What I believe happened was that the woman was forced the three. Penn did his perfect fan and Teller ‘ran the computer’ which I don’t think was really ‘run’, but was instead just a series of graphics and special effects (I remember it looking very hokey for the time, being the computer junkie that I am). At some point, the signal is sent to the Times Square folks (I find it unlikely Teller had the ability to control the sign from where he was) who put up the preset message, card included.

A GREAT trick, but I don’t think the fan or the computer had anything to do with it other than serve as misdirection.

Ah, another thread with people guessing how magic tricks are done. I know I’m repeating what I’ve said several times before in similar threads, but it bears repeating:

  • the people guessing how the tricks are done don’t know
  • the people who know won’t tell

You can believe me or not, as you wish, but that’s the truth, and since the Boards are supposedly about combatting ignorance, rather than communicating it, I just thought I’d state the facts. Of course, if clueless speculation is to your taste, you’re very welcome to enjoy it.

  • Ian (one of the SDMB resident magicians)

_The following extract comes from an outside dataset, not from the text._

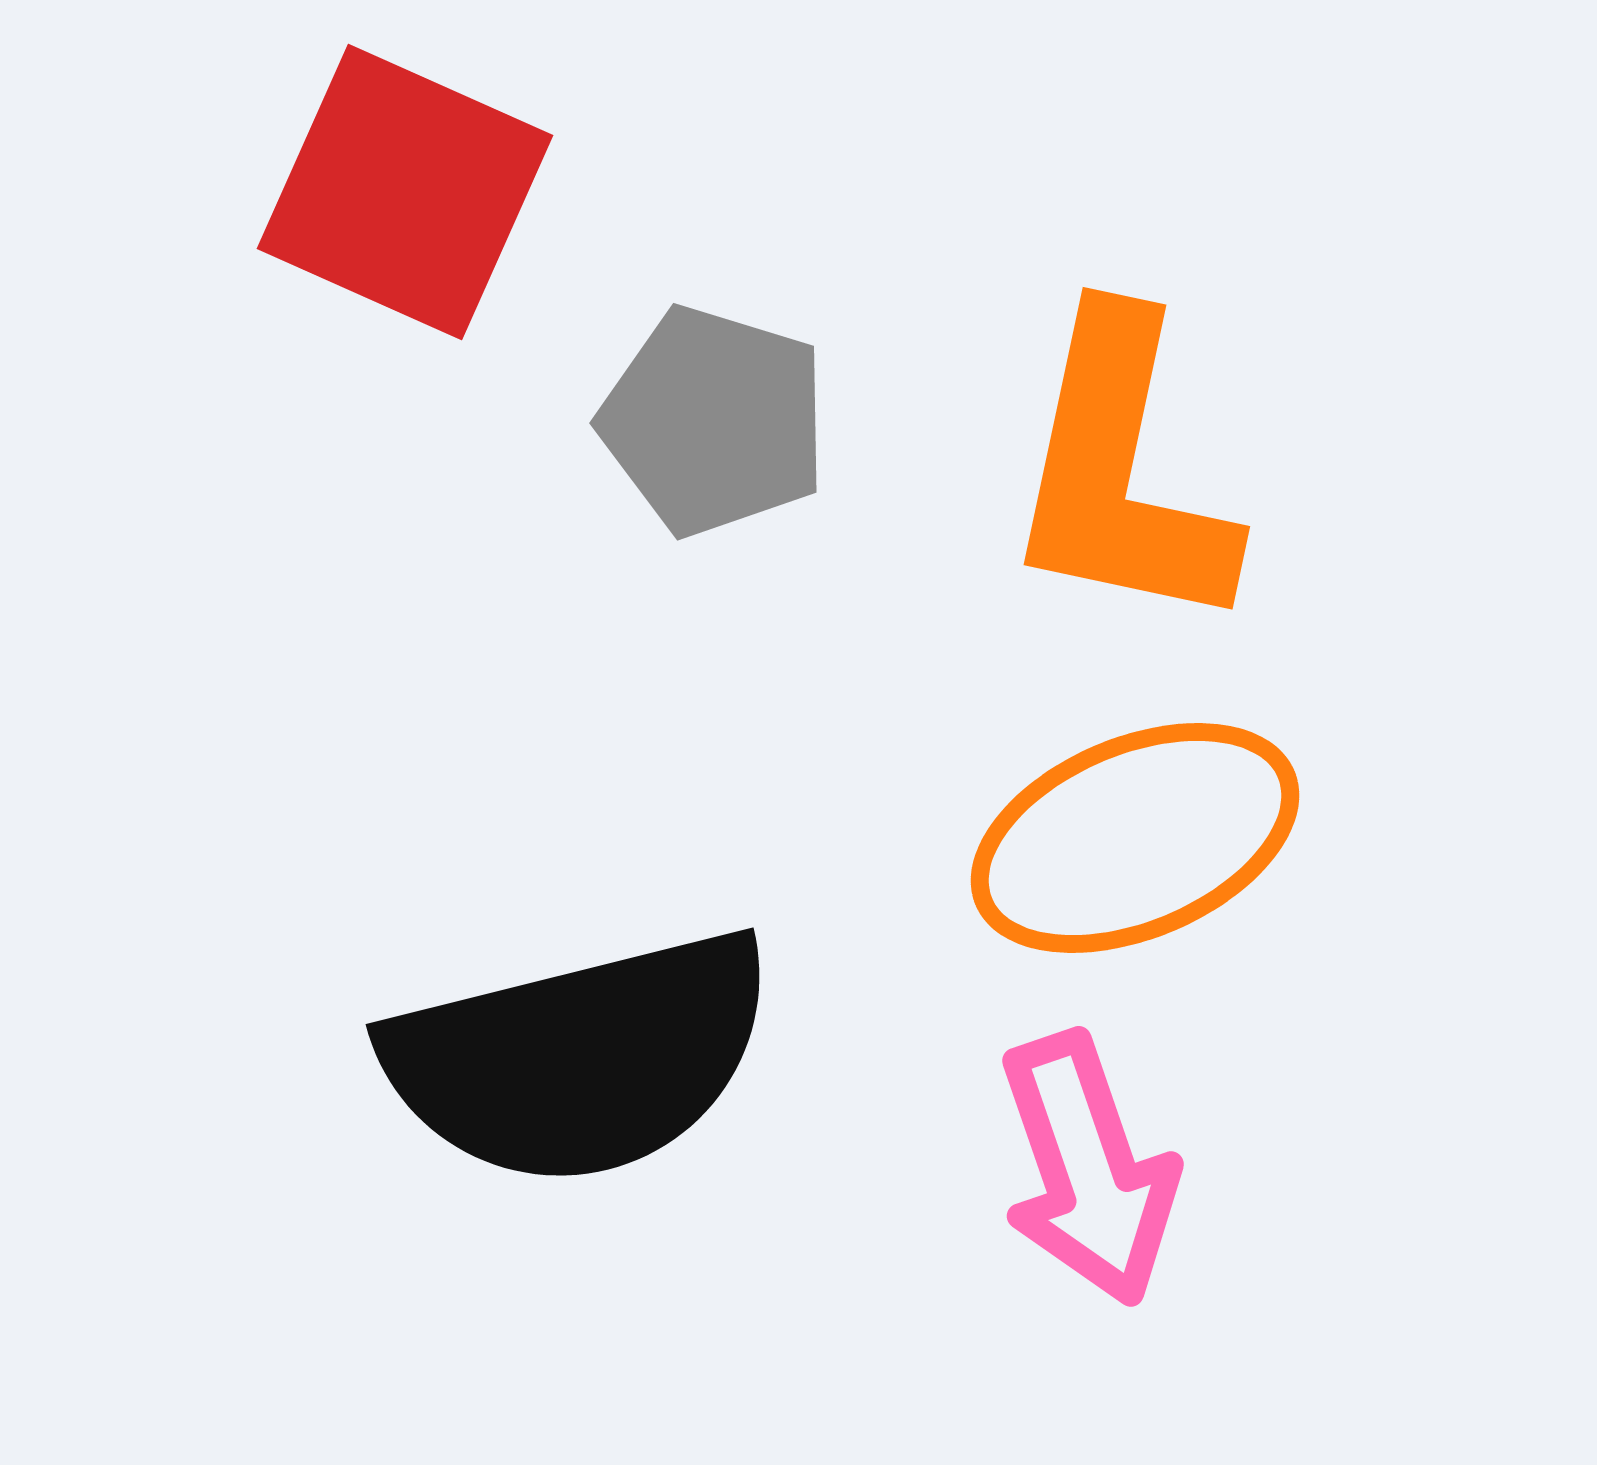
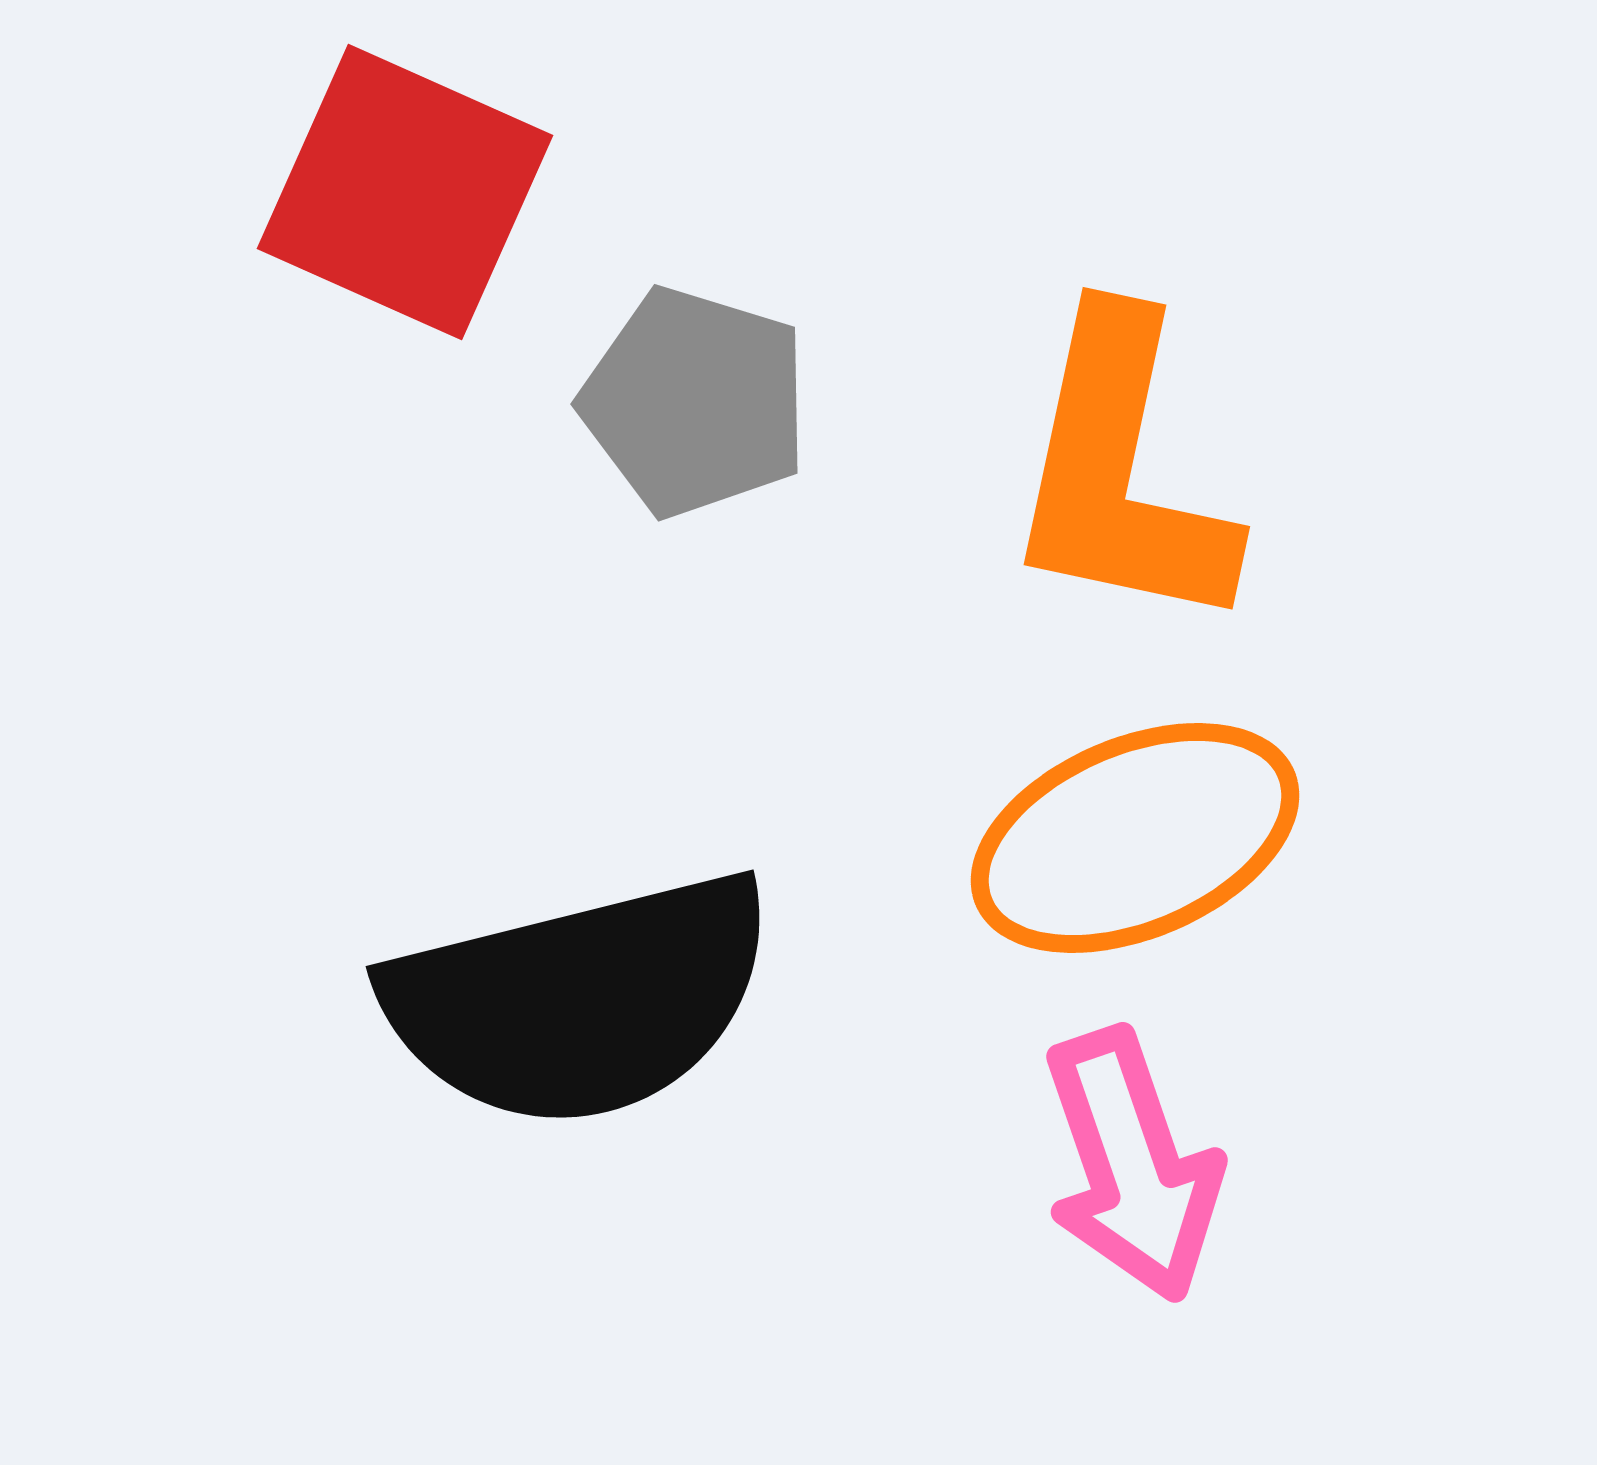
gray pentagon: moved 19 px left, 19 px up
black semicircle: moved 58 px up
pink arrow: moved 44 px right, 4 px up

What about the Masked Magician? :slight_smile:

I was at a David Copperfield performance once and he had a funny line:

“If you’re in from out of town, welcome to Las Vegas. If you are really the Masked Magician…you can go to Hell.”

P&T aren’t averse to telling how their tricks are done–in the current Vegas act, they expose two of their own tricks. But their big finale showstopper, where they “catch a bullet” in their teeth–they ain’t tellin’.

ianzin wrote:

Surely you’re not talking about LlamaPoet’s ripping the cover off of the Diamondvision trick, because I suggest you relax. The whole point of that gag was that they were making a big deal out of a trick you can find in most children’s books of magic. Plenty of people who know how that trick is done will tell. Forced card tricks are free giveaways because magicians know that most serious card tricks don’t require a force, and those that do are performed by people who can do more sophisticated forces than you can learn off of the back of the cereal box.

Pen & Teller aren’t just magicians, they are metamagicians. They tell you how a trick works as a form of misdirection for a different trick, like their version of the cups and balls routine, in which they use clear cups.